Dataset entries:
Segment Open
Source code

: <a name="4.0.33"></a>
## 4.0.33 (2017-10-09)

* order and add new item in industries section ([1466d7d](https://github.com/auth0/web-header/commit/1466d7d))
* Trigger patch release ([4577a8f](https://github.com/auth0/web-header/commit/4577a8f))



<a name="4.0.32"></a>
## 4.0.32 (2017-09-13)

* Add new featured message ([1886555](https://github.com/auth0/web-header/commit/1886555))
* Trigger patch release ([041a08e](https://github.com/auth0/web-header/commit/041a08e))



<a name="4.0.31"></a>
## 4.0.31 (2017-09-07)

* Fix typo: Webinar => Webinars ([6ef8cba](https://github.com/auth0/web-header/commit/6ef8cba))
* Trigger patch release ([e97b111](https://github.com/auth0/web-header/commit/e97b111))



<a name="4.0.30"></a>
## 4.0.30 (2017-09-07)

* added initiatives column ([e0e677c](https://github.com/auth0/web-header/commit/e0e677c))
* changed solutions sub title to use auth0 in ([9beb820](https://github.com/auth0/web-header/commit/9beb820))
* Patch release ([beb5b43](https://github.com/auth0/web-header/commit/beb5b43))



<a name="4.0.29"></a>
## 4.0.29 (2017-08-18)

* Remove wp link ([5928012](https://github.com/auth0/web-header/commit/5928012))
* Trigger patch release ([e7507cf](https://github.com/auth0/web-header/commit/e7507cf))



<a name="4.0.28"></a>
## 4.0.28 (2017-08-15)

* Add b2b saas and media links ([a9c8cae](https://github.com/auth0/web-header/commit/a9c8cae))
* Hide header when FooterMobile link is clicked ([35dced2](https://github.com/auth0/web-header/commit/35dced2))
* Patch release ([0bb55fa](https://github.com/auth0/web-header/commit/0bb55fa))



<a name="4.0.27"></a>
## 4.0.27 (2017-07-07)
Segment Closed
### Exercise aim
Would you output all the records above exactly as written?

### Reply to the exercise
Source code

: <a name="4.0.33"></a>
## 4.0.33 (2017-10-09)

* order and add new item in industries section ([1466d7d](https://github.com/auth0/web-header/commit/1466d7d))
* Trigger patch release ([4577a8f](https://github.com/auth0/web-header/commit/4577a8f))



<a name="4.0.32"></a>
## 4.0.32 (2017-09-13)

* Add new featured message ([1886555](https://github.com/auth0/web-header/commit/1886555))
* Trigger patch release ([041a08e](https://github.com/auth0/web-header/commit/041a08e))



<a name="4.0.31"></a>
## 4.0.31 (2017-09-07)

* Fix typo: Webinar => Webinars ([6ef8cba](https://github.com/auth0/web-header/commit/6ef8cba))
* Trigger patch release ([e97b111](https://github.com/auth0/web-header/commit/e97b111))



<a name="4.0.30"></a>
## 4.0.30 (2017-09-07)

* added initiatives column ([e0e677c](https://github.com/auth0/web-header/commit/e0e677c))
* changed solutions sub title to use auth0 in ([9beb820](https://github.com/auth0/web-header/commit/9beb820))
* Patch release ([beb5b43](https://github.com/auth0/web-header/commit/beb5b43))



<a name="4.0.29"></a>
## 4.0.29 (2017-08-18)

* Remove wp link ([5928012](https://github.com/auth0/web-header/commit/5928012))
* Trigger patch release ([e7507cf](https://github.com/auth0/web-header/commit/e7507cf))



<a name="4.0.28"></a>
## 4.0.28 (2017-08-15)

* Add b2b saas and media links ([a9c8cae](https://github.com/auth0/web-header/commit/a9c8cae))
* Hide header when FooterMobile link is clicked ([35dced2](https://github.com/auth0/web-header/commit/35dced2))
* Patch release ([0bb55fa](https://github.com/auth0/web-header/commit/0bb55fa))



<a name="4.0.27"></a>
## 4.0.27 (2017-07-07)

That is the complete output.